> What you need to do: From the line containing "139 318 343" to the last line of the data, both included, transcribe each line exactly, leaving out pictures and adding nothing.

___ Data supplied

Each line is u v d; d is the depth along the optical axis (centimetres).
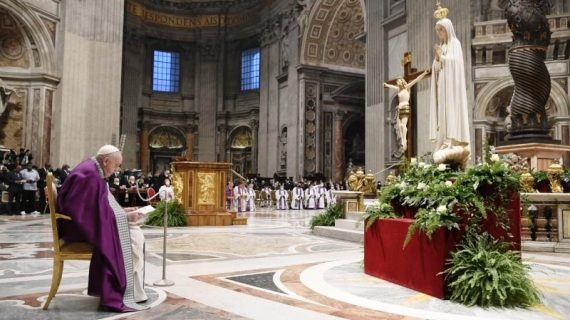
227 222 1220
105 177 399
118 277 365
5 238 832
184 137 3394
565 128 1423
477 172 444
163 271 472
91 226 368
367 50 1984
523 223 773
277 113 2936
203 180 1212
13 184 1385
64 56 1658
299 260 632
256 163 3186
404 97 1102
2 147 1533
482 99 1511
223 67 3403
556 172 823
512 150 1006
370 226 524
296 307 375
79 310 362
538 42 996
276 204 2378
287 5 2834
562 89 1438
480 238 412
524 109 996
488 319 343
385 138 1841
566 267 572
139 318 343
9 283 461
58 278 371
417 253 438
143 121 3253
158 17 3344
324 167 2678
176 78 3428
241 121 3341
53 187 377
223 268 562
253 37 3303
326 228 965
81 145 1708
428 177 512
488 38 1510
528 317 350
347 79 2777
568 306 382
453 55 602
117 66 1814
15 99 1603
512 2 1007
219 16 3400
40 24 1595
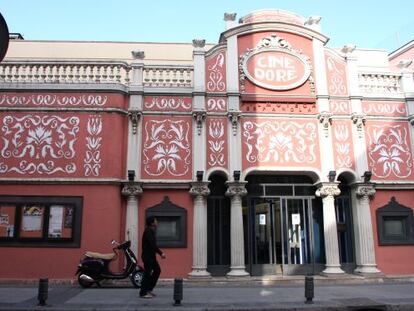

______

> Output of the exercise:
139 318 343
9 283 461
58 278 371
417 253 438
143 121 3253
158 17 3344
324 167 2678
176 78 3428
241 121 3341
53 187 377
223 268 562
253 37 3303
326 228 965
81 145 1708
428 177 512
488 38 1510
528 317 350
347 79 2777
568 306 382
453 55 602
117 66 1814
15 99 1603
512 2 1007
219 16 3400
40 24 1595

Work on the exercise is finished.